**Records shown:**
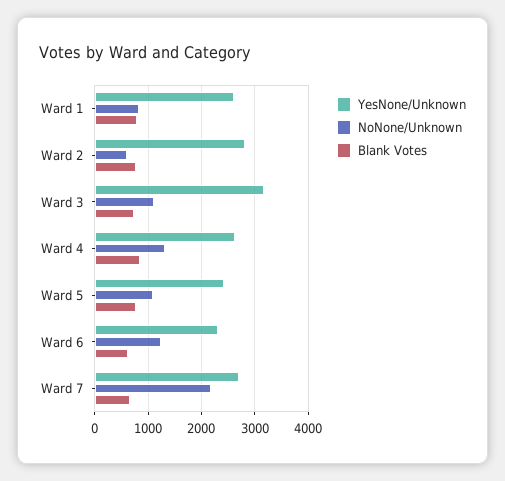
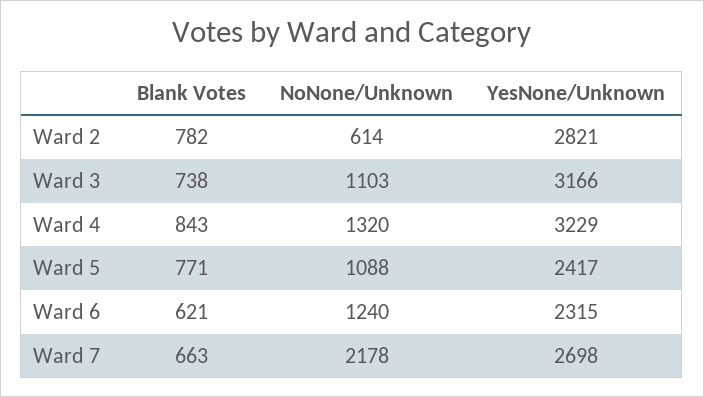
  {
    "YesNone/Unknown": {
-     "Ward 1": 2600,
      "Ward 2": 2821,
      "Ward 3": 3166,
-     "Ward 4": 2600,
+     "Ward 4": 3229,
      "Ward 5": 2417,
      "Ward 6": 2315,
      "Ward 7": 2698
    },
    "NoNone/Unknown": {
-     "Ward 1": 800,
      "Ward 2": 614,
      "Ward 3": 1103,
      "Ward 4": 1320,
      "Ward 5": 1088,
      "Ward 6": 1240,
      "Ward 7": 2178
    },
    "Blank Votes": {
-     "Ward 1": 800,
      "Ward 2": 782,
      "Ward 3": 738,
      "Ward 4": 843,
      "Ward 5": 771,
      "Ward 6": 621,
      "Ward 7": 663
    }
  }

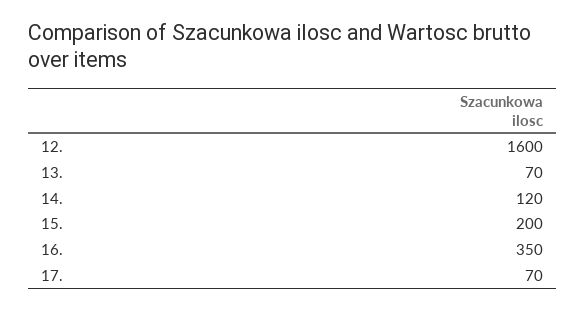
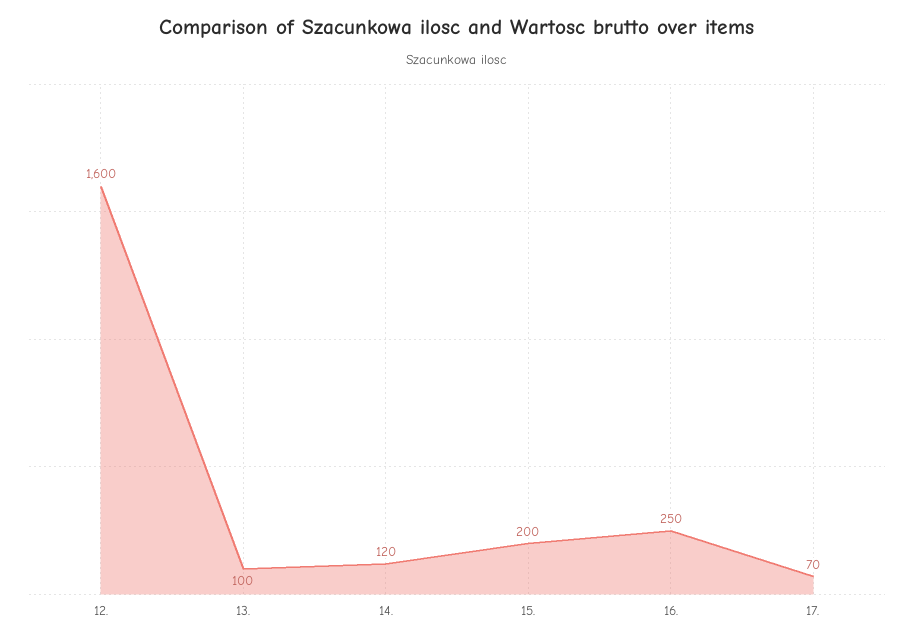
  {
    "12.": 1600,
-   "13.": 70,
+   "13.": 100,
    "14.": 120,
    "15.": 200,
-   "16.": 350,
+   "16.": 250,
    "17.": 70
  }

**Exercise directions:**
Reproduce every record above exactly, omitting the pictures.

**Answer:**
  {
    "YesNone/Unknown": {
-     "Ward 1": 2600,
      "Ward 2": 2821,
      "Ward 3": 3166,
-     "Ward 4": 2600,
+     "Ward 4": 3229,
      "Ward 5": 2417,
      "Ward 6": 2315,
      "Ward 7": 2698
    },
    "NoNone/Unknown": {
-     "Ward 1": 800,
      "Ward 2": 614,
      "Ward 3": 1103,
      "Ward 4": 1320,
      "Ward 5": 1088,
      "Ward 6": 1240,
      "Ward 7": 2178
    },
    "Blank Votes": {
-     "Ward 1": 800,
      "Ward 2": 782,
      "Ward 3": 738,
      "Ward 4": 843,
      "Ward 5": 771,
      "Ward 6": 621,
      "Ward 7": 663
    }
  }

  {
    "12.": 1600,
-   "13.": 70,
+   "13.": 100,
    "14.": 120,
    "15.": 200,
-   "16.": 350,
+   "16.": 250,
    "17.": 70
  }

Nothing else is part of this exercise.